PASSAGE
* * * *

- Original language: Spanish
- Written by: René Marqués
- Setting: San Juan; The Bronx

Premiere
- Date: May 7, 1953
- Place: San Sebastian Auditorium

= La Carreta =

Book by René Marqués

La Carreta (The Oxcart) is a 1953 play by Puerto Rican playwright René Marqués. The story follows a family of "jíbaros", or rural peasants, who in an effort to find better opportunities end up moving to the United States (see Puerto Rican migration to New York).

The story is divided in three acts, each focusing on a specific location. The first act begins with the family preparing to move from the countryside to San Juan, capital of Puerto Rico, in search of a "better life". The second act takes place a year later in San Juan, specifically in La Perla slum, where the family has moved. The final act takes place yet another year apart, in The Bronx, New York, where the family has ended, looking for a better life.

A 2009 production of the play in Puerto Rico starred Johanna Rosaly in the role of Gabriela. It was performed in March in Caguas and Santurce in Puerto Rico and then in September and October in Mayaguez and Santurce. The show was produced by New Moon Productions and directed by Pablo Cabrera.

==Characters==
- Luis: Doña Gabriela's oldest “son” (he is the son of a man and another woman, but his father thought he was the father because he was with the woman before marrying Doña Gabriela so they took him as their own only Doña Gabriela knew the whole truth) who assumes leadership of the family after the death of his father; his idealism takes the form of love of progress exemplified in machines and industry; he is completely assimilated into the mechanized world and is insensitive to his surroundings; he dies, ironically, from a freak accident at the factory.
- Chaguito: a mischievous, streetwise, aggressive, and disrespectful adolescent. He hates school and ends up arrested for theft. Doesn't get his "dulce de coco".

* * * *

WRITTEN EXERCISE
Please write the next part of the La Carreta article, picking up right after its final line.

* * * *

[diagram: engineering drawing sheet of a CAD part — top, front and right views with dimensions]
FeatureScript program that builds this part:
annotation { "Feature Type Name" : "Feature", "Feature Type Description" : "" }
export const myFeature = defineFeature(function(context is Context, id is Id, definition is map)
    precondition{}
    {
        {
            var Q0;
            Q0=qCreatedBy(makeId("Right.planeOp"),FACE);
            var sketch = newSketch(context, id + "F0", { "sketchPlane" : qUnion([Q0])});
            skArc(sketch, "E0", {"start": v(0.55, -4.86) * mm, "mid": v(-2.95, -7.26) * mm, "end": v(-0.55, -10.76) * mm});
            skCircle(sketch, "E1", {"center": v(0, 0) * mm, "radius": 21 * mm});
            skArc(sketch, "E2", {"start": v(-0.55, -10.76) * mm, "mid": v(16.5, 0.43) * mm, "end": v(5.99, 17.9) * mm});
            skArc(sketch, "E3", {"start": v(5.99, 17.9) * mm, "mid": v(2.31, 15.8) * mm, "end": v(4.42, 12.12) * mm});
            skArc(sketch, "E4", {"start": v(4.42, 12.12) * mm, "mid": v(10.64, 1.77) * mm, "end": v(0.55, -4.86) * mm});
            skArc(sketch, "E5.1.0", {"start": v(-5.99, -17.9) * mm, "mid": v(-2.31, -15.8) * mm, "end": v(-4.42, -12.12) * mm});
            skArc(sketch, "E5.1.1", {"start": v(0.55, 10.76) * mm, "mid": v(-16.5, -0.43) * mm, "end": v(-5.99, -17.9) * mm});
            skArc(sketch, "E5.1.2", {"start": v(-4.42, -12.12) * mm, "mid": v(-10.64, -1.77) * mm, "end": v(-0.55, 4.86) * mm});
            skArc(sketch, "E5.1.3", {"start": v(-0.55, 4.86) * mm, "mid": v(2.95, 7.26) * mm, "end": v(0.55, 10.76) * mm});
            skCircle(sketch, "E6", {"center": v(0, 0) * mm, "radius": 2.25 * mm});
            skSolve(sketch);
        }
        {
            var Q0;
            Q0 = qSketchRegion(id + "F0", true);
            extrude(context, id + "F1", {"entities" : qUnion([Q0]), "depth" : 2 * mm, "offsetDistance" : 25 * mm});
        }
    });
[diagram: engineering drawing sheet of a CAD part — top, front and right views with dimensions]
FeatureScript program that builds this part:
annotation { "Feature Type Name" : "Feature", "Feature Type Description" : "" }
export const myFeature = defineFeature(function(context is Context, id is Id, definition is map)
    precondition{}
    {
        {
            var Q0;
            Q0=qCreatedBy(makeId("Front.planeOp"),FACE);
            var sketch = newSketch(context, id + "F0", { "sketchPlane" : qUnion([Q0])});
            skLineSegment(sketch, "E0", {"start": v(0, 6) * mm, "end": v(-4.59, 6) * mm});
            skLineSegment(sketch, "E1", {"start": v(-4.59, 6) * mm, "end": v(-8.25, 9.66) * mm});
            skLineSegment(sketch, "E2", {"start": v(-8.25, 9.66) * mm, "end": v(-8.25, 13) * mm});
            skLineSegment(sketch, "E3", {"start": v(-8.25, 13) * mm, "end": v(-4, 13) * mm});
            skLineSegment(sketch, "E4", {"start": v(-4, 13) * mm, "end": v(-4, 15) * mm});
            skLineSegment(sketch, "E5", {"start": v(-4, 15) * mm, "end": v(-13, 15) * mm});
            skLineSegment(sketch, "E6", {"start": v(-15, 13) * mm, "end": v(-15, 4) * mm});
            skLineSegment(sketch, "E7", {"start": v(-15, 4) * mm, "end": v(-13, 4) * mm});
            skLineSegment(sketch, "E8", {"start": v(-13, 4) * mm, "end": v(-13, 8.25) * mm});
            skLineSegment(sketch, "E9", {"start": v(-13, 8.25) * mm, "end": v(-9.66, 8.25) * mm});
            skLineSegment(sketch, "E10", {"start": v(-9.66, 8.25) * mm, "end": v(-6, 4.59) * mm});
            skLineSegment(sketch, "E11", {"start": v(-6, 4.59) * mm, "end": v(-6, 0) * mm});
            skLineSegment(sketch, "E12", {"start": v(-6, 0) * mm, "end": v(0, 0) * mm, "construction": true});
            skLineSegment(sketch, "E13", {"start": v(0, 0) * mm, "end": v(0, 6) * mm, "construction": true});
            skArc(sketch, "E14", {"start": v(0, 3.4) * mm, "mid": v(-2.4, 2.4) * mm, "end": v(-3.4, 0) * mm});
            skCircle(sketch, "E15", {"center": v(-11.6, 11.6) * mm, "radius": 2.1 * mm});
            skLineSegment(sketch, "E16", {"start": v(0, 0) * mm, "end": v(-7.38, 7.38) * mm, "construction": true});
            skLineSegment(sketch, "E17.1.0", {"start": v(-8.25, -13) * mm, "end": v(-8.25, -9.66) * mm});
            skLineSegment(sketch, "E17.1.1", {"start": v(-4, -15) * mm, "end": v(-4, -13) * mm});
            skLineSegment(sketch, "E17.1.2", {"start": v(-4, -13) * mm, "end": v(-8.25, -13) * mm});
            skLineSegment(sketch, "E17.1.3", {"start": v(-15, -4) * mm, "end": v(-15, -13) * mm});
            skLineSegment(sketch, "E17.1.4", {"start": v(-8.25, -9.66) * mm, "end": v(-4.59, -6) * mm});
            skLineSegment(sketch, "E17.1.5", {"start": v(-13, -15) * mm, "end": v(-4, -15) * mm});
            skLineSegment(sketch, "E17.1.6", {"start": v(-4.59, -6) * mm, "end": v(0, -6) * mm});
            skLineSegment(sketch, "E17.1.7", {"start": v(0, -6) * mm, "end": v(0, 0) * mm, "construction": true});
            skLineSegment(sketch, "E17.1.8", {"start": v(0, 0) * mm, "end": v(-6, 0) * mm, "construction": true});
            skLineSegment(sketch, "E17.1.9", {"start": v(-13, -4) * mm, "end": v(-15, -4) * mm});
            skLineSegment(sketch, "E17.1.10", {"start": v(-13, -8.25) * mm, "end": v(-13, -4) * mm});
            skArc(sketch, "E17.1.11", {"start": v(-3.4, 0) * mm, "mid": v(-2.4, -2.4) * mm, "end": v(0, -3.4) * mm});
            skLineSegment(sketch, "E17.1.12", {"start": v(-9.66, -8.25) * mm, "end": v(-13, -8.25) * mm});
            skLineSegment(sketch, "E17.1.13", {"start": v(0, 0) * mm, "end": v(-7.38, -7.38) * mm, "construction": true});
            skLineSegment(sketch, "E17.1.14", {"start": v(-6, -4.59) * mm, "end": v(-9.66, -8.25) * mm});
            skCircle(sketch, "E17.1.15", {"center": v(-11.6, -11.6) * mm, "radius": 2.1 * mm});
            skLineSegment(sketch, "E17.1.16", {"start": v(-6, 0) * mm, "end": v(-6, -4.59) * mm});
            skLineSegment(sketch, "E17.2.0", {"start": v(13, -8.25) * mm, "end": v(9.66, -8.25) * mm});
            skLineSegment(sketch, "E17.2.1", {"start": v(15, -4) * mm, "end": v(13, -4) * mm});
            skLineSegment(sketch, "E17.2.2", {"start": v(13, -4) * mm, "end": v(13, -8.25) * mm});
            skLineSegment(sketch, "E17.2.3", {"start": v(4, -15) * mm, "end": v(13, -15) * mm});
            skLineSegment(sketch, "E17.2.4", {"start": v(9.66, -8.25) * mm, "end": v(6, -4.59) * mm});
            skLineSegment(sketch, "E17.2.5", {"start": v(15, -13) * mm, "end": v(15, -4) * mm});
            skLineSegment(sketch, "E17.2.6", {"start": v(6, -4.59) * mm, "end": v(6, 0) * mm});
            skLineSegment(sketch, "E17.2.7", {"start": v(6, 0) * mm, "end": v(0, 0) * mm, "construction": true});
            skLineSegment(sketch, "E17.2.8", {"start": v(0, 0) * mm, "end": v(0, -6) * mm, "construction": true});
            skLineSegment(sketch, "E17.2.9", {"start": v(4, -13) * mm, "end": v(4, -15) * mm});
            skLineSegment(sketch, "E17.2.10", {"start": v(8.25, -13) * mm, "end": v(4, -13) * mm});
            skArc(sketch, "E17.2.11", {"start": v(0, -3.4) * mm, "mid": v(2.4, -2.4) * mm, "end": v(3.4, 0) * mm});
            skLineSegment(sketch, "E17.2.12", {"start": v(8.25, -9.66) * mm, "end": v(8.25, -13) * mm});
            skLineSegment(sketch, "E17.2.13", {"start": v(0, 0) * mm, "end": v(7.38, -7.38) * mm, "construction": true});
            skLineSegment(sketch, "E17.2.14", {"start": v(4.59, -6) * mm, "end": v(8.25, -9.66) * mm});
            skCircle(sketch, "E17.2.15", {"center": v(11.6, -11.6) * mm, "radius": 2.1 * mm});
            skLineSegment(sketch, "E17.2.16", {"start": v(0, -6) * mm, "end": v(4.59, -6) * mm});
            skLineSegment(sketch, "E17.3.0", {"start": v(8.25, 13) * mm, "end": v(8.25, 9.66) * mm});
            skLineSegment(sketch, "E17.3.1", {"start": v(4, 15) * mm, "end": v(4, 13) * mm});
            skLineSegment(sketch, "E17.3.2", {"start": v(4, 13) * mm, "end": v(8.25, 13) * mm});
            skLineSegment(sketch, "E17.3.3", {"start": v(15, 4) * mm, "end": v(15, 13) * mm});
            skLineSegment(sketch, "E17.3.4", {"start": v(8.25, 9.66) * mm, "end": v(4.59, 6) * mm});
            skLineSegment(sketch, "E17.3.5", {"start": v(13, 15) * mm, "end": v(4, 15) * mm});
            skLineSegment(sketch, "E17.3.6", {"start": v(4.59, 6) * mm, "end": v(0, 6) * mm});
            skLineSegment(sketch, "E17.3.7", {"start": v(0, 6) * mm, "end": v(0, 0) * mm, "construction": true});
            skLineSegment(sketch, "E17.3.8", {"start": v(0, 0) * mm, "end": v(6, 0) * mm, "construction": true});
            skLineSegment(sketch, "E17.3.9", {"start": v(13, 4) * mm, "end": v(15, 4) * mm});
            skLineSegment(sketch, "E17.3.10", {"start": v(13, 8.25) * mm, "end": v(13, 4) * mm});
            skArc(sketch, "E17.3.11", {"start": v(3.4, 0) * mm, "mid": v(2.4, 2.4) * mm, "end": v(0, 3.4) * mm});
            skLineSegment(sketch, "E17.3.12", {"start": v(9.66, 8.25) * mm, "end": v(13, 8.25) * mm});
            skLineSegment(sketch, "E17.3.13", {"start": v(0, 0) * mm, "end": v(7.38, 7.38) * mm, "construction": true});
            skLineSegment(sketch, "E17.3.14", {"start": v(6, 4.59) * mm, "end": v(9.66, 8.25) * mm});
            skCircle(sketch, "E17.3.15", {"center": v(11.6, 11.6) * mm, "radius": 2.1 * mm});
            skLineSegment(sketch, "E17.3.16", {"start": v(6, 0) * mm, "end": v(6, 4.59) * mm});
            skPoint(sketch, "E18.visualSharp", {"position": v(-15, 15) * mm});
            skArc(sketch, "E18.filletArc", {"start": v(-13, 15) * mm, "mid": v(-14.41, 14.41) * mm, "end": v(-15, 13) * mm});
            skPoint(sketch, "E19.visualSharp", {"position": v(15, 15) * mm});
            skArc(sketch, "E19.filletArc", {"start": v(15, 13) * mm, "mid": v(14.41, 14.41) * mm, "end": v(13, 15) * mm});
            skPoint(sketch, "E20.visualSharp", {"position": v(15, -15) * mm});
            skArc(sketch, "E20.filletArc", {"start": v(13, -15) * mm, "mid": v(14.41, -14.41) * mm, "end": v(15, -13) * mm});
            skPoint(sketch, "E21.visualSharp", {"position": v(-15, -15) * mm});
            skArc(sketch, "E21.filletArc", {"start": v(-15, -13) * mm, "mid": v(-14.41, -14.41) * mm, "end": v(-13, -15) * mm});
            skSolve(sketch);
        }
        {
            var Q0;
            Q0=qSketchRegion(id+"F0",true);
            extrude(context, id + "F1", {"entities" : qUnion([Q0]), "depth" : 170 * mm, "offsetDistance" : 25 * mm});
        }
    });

* * * *

THE RESULT
- Doña Gabriela: a widow and mother of Chaguito and Juanita and stepmother of Luis; she has a strong character which is undermined during the transition to the city; she is bound by her role as a mother and is very protective of the insecure Luis by supporting his decision to move the family, thereby stifling her true feelings.
- Juanita: the character who experiences the most development in her transition from a docile personality to a strong, politicized one; she challenges the traditional concept of honor and the double standard that obligates women, not men, to maintain the family honor, which she defies by becoming a prostitute; her political development comes as a result of witnessing the oppression of minority groups in New York City, especially through judicial inequalities.
- Don Chago: Doña Gabriela's widowed father who is stubborn in his refusal to follow the family when it leaves the farm for the city; he symbolizes the strength of traditional values through his idealistic love of the land and his nostalgic treatment of the “old days”; he is very sensitive and intelligent with definite anti-government, anti-capitalistic, and anti-clerical tendencies; he stays behind to spend his remaining days in a cave and dies.
- Germana: a nosey neighbor on the farm who tries to marry her daughter off to Luis, to no avail.
- Lito: a lively, happy-go-lucky boy who lives in the family's neighborhood in San Juan.
- Matilde: described as a plump 35-year-old who encourages Juanita to enter into the life of prostitution in “La Perla”, San Juan.
- Doña Isabel: 44-year-old former teacher who now helps her husband, Don Severo, at the saloon; she is described as tall and slender, well-spoken and well-dressed; has a brief affair with Luis, who is really interested in her niece, Martita.
- Paco: 30-year-old Puerto Rican writer and radio announcer who meets Juanita in New York and proposes marriage.
- Lidia: 26-year-old friend of Juanita in New York; slender and tall with long hair and bangs.
- Mr. Parkinton: A 40-year-old American preacher, described as tall and thin, has a patronizing attitude towards the Puerto Ricans he is trying to convert.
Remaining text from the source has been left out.